Site Hacked...

[LP]

What site the hack was referring to?
And was there any info that could be used to determine who did this?
(Did you check log files?)

[sardaukar]

I repeative hack attemps on my site from russian idiots. problem was they kept comming back. It ended when i put ipcheck/domaincheck on privledged accounts and put both email validation AND manual validation on registrations . . . . .

especially the proteciton of privledged accounts have prooved nice, as it hindered re-use of passwords as my hacker 'friends' (russian nutcases) did alot after hacking sites in same community sphear previously.

I have also found IPB to be safer than PHPBB..

[savage]

The site that all the pages were being redirected to was...

http://secretlyx[dot]sitemynet[dot]com/hacked[dot]htm

I removed the dots(.) so that it was not a working link.

[Robert Kosek]

I found IPB to be safer in general, but a bit of a pain if you can't afford it and are stuck with the free version. I just found mybb by accident a week ago, but I've found it to be excellent.

[Robert Kosek]

Just noticed but the main news forum, this one, is titled "fix for hack". You might wanna fix that.

[LP]

This is slightly off-topic, but...

But PHP is simply CRAP. 90% of the PHP forums and other "dynamic" content pages are vulnerable either to XSS or SQL injection(which is what this page was hacked with). It's simply because PHP itself isn't exactly safe and also because most PHP programmers are script kiddies with no proper knowlidge.
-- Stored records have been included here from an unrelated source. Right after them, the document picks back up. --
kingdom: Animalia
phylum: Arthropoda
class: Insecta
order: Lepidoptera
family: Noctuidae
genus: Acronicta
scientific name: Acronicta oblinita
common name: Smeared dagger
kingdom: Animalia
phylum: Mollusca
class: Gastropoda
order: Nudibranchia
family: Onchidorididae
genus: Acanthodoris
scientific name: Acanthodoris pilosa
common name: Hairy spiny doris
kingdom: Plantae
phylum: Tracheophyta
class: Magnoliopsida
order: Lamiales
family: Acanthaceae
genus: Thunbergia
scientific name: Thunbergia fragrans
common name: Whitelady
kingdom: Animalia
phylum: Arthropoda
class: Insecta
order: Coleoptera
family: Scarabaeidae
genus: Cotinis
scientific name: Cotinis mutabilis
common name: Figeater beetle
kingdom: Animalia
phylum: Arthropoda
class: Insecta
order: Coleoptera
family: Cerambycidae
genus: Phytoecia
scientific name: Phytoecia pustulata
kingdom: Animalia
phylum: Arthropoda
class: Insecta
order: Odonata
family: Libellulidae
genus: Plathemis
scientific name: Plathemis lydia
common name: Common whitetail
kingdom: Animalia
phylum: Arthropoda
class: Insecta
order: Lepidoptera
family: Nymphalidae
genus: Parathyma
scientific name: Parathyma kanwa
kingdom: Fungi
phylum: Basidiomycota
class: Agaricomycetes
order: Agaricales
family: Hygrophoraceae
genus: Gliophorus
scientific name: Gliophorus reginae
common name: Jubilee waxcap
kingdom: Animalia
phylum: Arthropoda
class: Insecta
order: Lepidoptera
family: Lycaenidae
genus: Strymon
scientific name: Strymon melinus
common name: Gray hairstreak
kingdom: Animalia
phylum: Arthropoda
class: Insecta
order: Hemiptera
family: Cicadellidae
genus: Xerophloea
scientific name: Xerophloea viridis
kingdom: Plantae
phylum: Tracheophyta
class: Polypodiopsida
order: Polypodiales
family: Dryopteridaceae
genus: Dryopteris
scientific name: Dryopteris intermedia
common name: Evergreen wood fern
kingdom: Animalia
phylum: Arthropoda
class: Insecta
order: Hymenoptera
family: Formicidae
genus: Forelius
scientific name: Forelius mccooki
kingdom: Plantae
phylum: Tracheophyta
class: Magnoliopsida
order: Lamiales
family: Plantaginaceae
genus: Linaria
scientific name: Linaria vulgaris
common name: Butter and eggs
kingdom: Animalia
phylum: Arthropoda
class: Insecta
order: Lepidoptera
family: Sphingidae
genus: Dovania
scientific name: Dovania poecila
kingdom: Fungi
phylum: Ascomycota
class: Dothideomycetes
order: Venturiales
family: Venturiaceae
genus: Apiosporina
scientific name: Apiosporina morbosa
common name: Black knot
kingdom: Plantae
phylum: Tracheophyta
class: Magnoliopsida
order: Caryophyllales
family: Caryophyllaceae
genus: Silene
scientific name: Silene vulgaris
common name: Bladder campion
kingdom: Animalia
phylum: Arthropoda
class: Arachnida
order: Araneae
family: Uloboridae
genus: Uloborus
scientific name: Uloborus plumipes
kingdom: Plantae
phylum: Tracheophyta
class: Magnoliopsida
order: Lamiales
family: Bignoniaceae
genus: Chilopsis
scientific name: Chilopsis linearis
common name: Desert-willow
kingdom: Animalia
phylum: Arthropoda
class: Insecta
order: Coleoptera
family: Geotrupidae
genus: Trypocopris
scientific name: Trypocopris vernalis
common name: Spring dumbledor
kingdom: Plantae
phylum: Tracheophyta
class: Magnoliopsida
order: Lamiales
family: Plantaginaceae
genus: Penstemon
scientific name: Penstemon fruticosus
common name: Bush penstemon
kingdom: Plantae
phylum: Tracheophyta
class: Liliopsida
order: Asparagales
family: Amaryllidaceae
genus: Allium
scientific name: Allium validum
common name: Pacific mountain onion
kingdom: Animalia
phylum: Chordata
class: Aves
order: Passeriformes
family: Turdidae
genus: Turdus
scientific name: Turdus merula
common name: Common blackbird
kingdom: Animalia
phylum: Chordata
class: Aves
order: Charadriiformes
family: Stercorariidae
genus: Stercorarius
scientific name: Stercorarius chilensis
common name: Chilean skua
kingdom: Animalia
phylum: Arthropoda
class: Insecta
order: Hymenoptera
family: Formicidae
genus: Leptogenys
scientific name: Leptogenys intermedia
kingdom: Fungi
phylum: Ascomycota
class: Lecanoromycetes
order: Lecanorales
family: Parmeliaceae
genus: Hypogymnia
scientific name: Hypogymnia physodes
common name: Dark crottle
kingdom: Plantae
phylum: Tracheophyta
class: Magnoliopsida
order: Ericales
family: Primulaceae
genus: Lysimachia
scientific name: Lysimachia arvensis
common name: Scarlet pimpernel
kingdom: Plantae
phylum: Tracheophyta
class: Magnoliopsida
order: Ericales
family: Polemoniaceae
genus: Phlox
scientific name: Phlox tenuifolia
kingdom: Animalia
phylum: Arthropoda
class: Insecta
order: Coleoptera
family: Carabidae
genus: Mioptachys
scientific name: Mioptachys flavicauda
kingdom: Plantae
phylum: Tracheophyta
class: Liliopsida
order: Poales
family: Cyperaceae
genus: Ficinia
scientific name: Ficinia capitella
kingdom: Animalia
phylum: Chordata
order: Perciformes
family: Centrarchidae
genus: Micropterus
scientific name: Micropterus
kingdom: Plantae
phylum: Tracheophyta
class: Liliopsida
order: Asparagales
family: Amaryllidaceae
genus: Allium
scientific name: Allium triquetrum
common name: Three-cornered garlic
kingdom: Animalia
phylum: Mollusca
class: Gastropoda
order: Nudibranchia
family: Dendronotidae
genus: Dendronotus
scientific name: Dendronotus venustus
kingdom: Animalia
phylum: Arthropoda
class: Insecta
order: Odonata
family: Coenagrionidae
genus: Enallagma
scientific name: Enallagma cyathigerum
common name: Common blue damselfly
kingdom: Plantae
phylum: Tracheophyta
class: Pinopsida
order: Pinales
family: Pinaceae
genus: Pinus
What do you consider "safer" then, Perl? CGI? In fact, what kind language is safer? If you can write a virus in Pascal, then it's not a safe language and "is simply CRAP"?

Although I think "beign unsafe PHP" has nothing to do with it, the whole concept of adding "mods" and "hacks" to forum software is rather flawed. You can't easily update the forum software if many mods/hacks are used and it's also open it to vulnerabilities. This is the reason why on Afterwarp site we haven't done any "hacks" to the forum (and our front page is now empty ops.

P.S. Followed by PGD hack event, I finally got myself motivated to upgrade forum software on afterwarp.com [size=9px][it's powered by vBulletin, but still...][/size]

[savage]

Just noticed but the main news forum, this one, is titled "fix for hack". You might wanna fix that.

Thanks for that, forgot about it. I named it "Main" for now as I can't remember what the heading was originally.

[Gadget]

I really don't understand why they do this, especially to sites like this? Maybe they don't like Delphi?

We got hacked a while back, also on PHPBB, you need to be using the latest version! And upgrade EVERY time a new release hits!

Trust me, where forums are concerned they will get hacked if there's a hole. I think people spent time looking for forums to hack, to prove they can do it, or to understand the process. Typically, people like that will use a search engine to start with, to find a site running version X of whatever forum software.

As suggested above, remove the version number from the display as well =D

[Gadget]

Just a quick question that I am sure other people are concerned about...

The nature of the hack, what did it expose? Was this purely a redirection / admin hack, did they have access to our email addresses and passwords?

[savage]

Firstly all passwords are encrypted on our site, so even I would not be able to tell you what it was if you did not remember it.

All that appears to have been done is the amending of 2 phpbb tables, which caused Javascript redirection scripts to be inserted into certain fields and setting the phpbb to "unavailable". I corrected the 2 phpbb tables and made the site "available" again and everything is back to normal.

It's a known vunerablity in this version of phpbb, but as mentioned earlier, we cannot address the upgrade untill WILL gets back.